Segment Start: The data

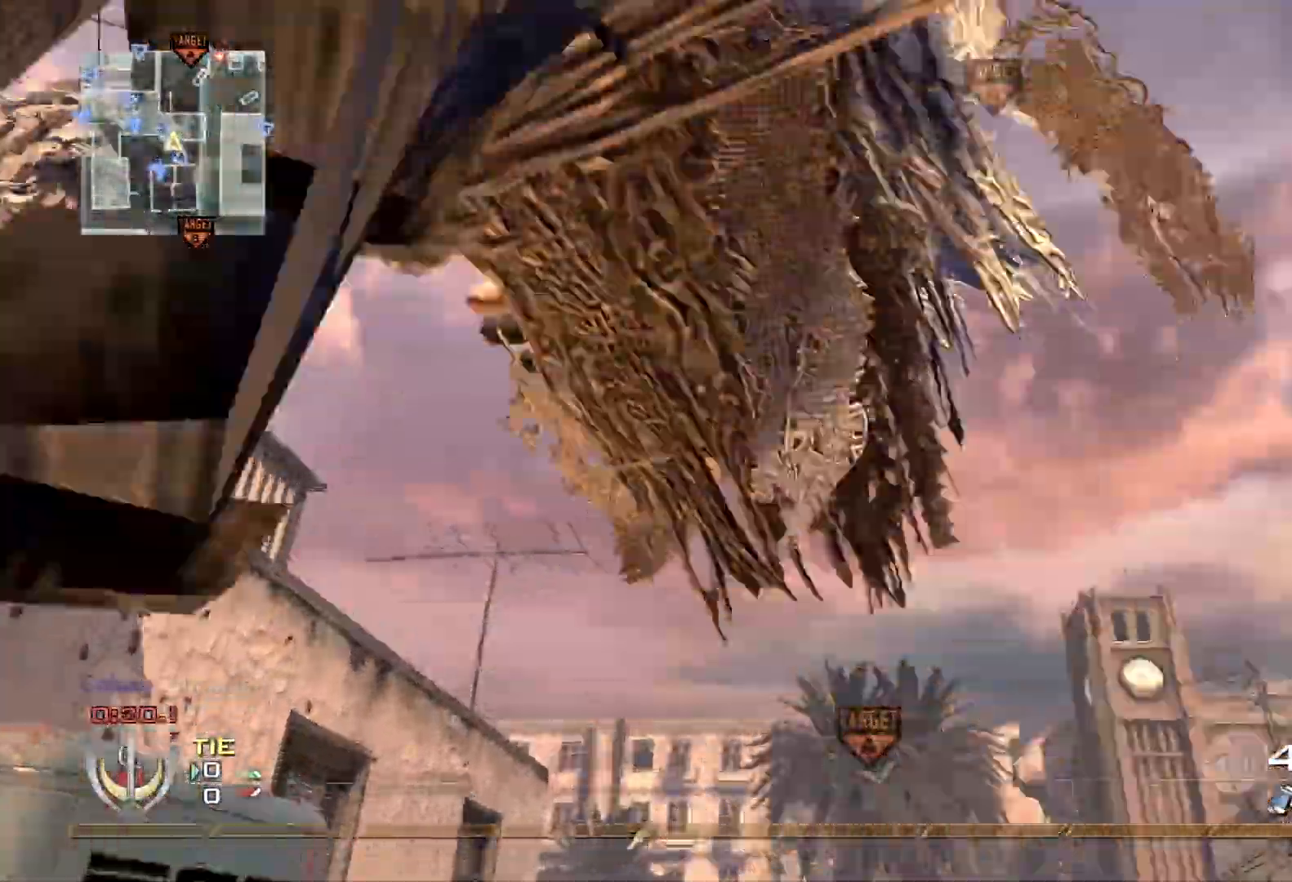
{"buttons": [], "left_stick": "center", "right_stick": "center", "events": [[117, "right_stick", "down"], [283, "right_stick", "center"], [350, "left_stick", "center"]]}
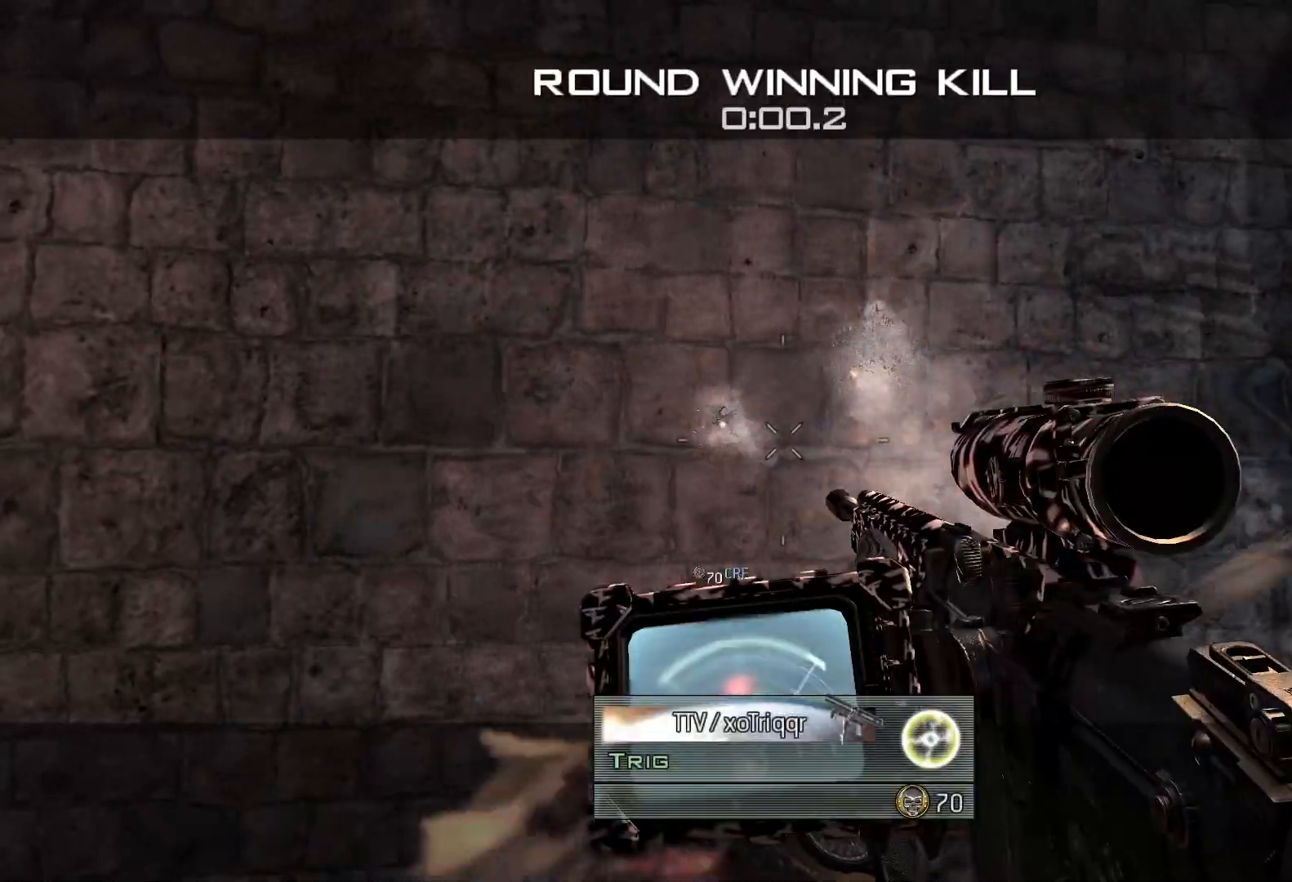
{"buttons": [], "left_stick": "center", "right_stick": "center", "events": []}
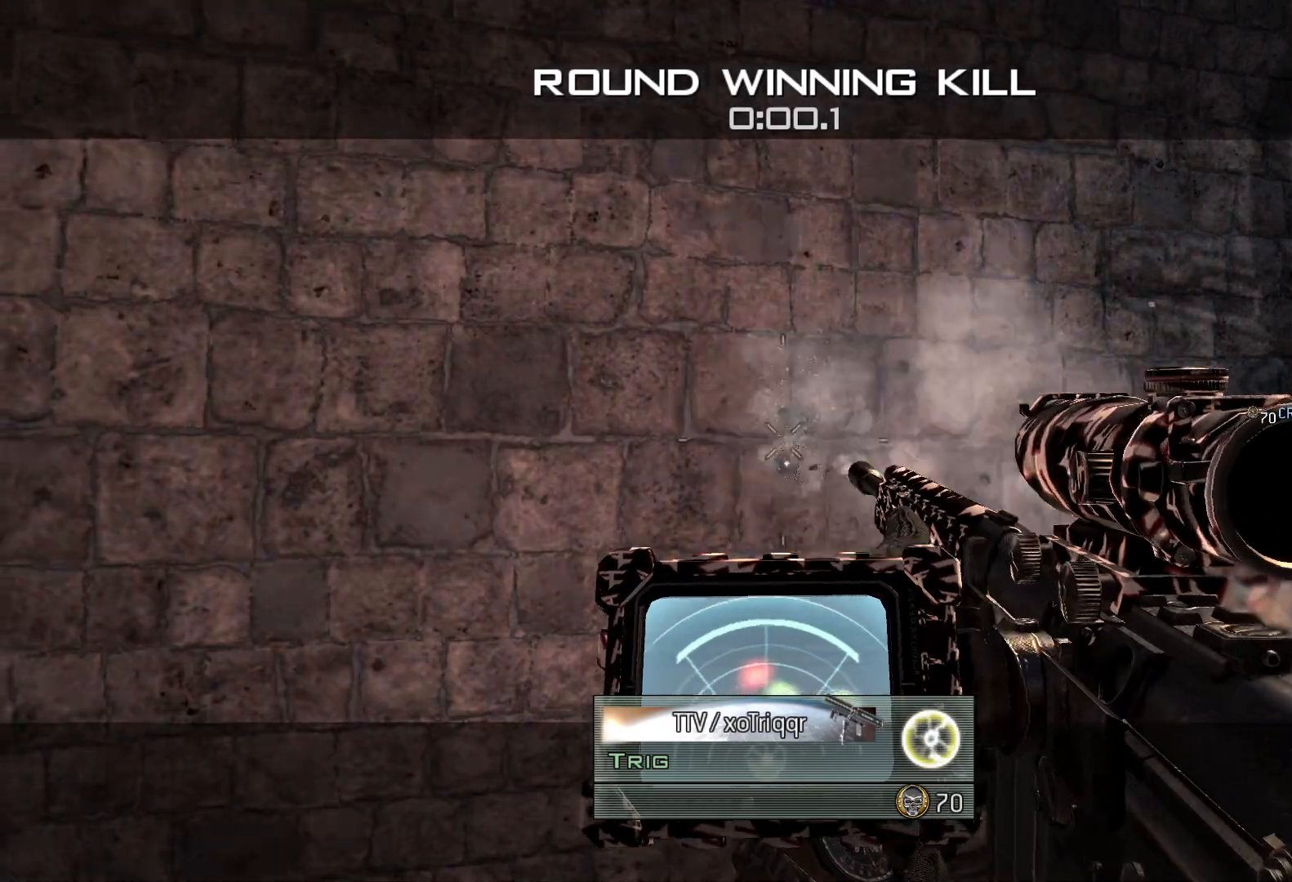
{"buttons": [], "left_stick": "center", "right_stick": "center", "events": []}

Segment End: The data

▶ _What is required_
Everything in the data except the pictures must be transcribed exactly.

▶ _Written answer_
{"buttons": [], "left_stick": "center", "right_stick": "center", "events": [[117, "right_stick", "down"], [283, "right_stick", "center"], [350, "left_stick", "center"]]}
{"buttons": [], "left_stick": "center", "right_stick": "center", "events": []}
{"buttons": [], "left_stick": "center", "right_stick": "center", "events": []}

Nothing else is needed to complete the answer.